Precisely. But the code deployed there seems to offer the same functionality as other regions, right? So this is a legal/business trick, not a technical challenge.
The Microsoft response was to have a separate German trustee be the ones that held the data, and MS have access to the data as needed (but I guess MS could not just hand it all over to the US government when demanded to) https://azure.microsoft.com/en-us/global-infrastructure/germ...
"All customer data and related systems reside in Germany
Controlled by a German data trustee"
I don't think it will necessarily create a lot more competition inside the EU. All of those companies already have European data centers; surely it would complicate some technical deployments, but definitely not more so than the effort their legal, HR, accounting and other divisions already have to go through to comply with local regulations. I assume those companies already have multiple legal entities for all sorts of reasons.
I guess all companies ought to start tagging data with a jurisdiction tag of sorts now, if that data doesn't already come with a clear location indicator.
Of course it will, they were already bordering on it before that (see specifically Microsoft USA arguing it could not access Microsoft Ireland data when the US court told them to, which directly leads to the new situation)
Wouldn't the cloud act also apply to subsidiaries? It's be surprised if the giants can at the same time split (for the purposes of the cloud act) and stay one coherent entity with central steering.

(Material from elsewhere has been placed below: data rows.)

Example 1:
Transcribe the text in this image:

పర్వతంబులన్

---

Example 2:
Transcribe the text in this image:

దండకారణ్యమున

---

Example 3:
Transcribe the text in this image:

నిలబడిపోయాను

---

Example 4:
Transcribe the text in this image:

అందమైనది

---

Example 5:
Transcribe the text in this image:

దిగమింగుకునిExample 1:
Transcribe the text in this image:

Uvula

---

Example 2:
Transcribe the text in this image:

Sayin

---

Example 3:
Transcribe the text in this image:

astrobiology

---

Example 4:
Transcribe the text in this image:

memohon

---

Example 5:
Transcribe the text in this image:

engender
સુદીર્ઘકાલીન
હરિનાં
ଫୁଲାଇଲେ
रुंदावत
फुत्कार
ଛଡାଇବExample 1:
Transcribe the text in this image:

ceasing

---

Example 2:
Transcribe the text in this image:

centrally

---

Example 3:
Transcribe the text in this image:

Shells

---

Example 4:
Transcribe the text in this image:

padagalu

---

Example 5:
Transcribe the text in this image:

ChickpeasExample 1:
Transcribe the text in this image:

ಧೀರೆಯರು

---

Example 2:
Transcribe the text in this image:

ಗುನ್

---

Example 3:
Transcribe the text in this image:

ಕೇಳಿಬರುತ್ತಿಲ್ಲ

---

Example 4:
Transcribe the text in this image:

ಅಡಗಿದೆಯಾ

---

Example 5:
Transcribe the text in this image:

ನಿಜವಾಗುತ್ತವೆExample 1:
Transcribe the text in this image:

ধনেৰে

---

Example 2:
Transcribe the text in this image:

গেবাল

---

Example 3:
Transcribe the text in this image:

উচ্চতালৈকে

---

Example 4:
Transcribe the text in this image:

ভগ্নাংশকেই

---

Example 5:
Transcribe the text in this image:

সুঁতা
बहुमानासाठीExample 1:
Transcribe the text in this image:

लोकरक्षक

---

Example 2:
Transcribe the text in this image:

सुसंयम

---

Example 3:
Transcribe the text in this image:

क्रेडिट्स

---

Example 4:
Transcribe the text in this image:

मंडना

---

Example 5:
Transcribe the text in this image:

I suppose that's going to be the big challenge. You'd want a structure where neither company controls the other, yet they still have every incentive to cooperate closely.
Maybe they should each own 49% of the other's stock?

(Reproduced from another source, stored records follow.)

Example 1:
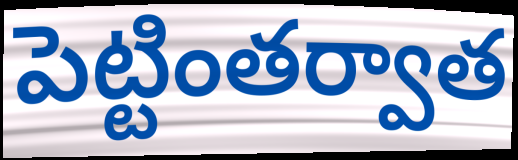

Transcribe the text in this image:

పెట్టింతర్వాత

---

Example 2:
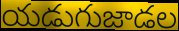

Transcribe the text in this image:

యడుగుజాడల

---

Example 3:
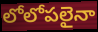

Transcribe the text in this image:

లోలోపలైనా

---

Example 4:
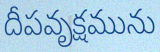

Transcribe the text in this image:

దీపవృక్షమును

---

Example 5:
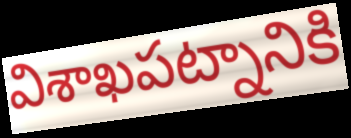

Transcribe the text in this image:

విశాఖపట్నానికి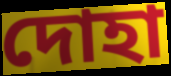
দোহা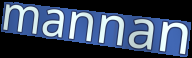
mannan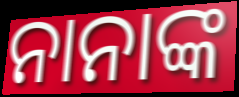
ନାନାଙ୍କ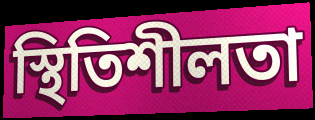
স্থিতিশীলতা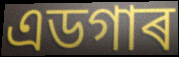
এডগাৰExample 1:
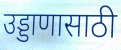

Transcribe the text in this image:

उड्डाणासाठी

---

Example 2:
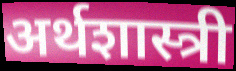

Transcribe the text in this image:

अर्थशास्त्री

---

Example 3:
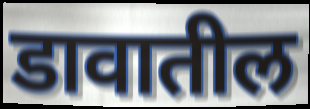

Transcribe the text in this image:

डावातील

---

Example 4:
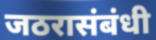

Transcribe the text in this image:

जठरासंबंधी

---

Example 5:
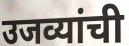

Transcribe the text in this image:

उजव्यांचीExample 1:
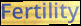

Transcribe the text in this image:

Fertility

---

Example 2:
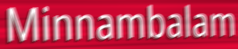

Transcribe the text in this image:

Minnambalam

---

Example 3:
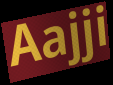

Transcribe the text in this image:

Aajji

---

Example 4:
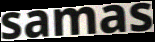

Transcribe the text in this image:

samas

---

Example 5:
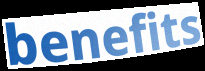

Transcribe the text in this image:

benefits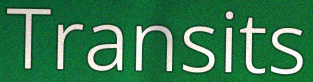
Transits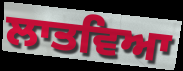
ਲਾਤਵਿਆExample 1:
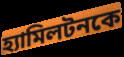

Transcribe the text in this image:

হ্যামিলটনকে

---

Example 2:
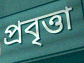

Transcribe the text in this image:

প্রবৃত্তা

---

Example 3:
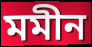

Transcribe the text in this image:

মমীন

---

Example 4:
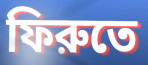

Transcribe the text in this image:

ফিরুতে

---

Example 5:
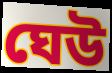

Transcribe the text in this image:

ঘেউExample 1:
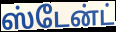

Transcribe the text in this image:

ஸ்டேன்ட்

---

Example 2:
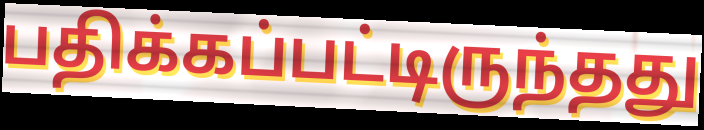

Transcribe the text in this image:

பதிக்கப்பட்டிருந்தது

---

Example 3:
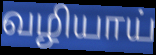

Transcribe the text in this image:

வழியாய்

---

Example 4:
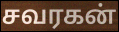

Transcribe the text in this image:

சவரகன்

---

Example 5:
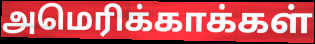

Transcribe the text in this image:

அமெரிக்காக்கள்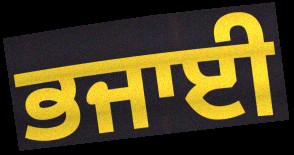
ਭਜਾਈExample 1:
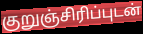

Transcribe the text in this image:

குறுஞ்சிரிப்புடன்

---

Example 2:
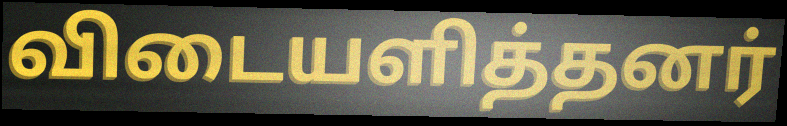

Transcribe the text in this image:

விடையளித்தனர்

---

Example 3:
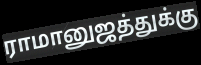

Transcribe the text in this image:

ராமானுஜத்துக்கு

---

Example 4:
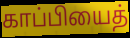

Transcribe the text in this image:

காப்பியைத்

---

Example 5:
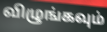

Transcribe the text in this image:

விழுங்கவும்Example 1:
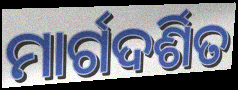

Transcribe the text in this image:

ମାର୍ଗଦର୍ଶିତ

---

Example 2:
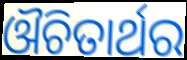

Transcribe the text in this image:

ଔଚିତାର୍ଥର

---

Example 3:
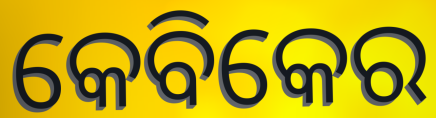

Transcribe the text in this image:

କେବିକେର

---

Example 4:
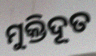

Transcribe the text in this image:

ମୁକ୍ତିଦୂତ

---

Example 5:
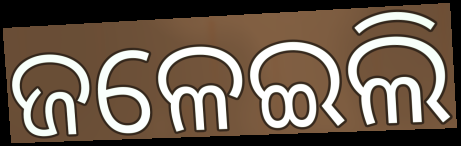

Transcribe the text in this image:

ଜଳେଇଲି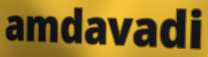
amdavadi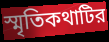
স্মৃতিকথাটির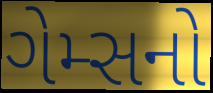
ગેમ્સનો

But someone's gotta own the other 51%. However, you could split it into 3 companies spread across 3 countries each owning 33% of each other. Thus, no company has a majority share.

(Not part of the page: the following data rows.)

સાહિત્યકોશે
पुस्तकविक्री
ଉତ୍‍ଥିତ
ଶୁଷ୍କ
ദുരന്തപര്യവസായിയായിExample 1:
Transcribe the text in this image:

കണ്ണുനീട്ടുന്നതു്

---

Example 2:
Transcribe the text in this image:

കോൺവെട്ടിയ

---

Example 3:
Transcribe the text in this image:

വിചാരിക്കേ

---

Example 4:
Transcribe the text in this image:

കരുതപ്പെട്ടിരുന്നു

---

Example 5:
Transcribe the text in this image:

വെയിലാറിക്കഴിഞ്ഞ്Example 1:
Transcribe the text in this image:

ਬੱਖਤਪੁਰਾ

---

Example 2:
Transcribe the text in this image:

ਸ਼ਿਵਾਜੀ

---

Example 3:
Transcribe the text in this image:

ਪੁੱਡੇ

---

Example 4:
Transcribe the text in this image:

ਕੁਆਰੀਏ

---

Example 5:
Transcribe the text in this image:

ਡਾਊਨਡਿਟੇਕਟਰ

I talked to a lawyer specializing in data protection a couple of years ago, and according to her, the problem is already there - you cannot satisfy both the GDPR and US law that requires that the US government can snoop whenever they want to.
Currently, the companies are getting away with it, but with people like Max Schrems, they might not be able to in the long run.
The situation you describe (companies "splitting") already exists, and it's also already not a good guarantee of actual privacy. I'm not convinced that this is any kind of solution.
What still surprises me is that nearly all of the major cloud companies are based in the US. Microsoft, Amazon, Netflix, Google, Apple, all of them US companies. If ever a law is going to create some EU competitors, it's the Cloud Act.
The other option is that either the US or the EU is going to water down their law. I'd be really sad if it's the EU, because that would legitimise and strengthen other countries' extraterritorial grasp over non-citizens' data. Like China with Huawei.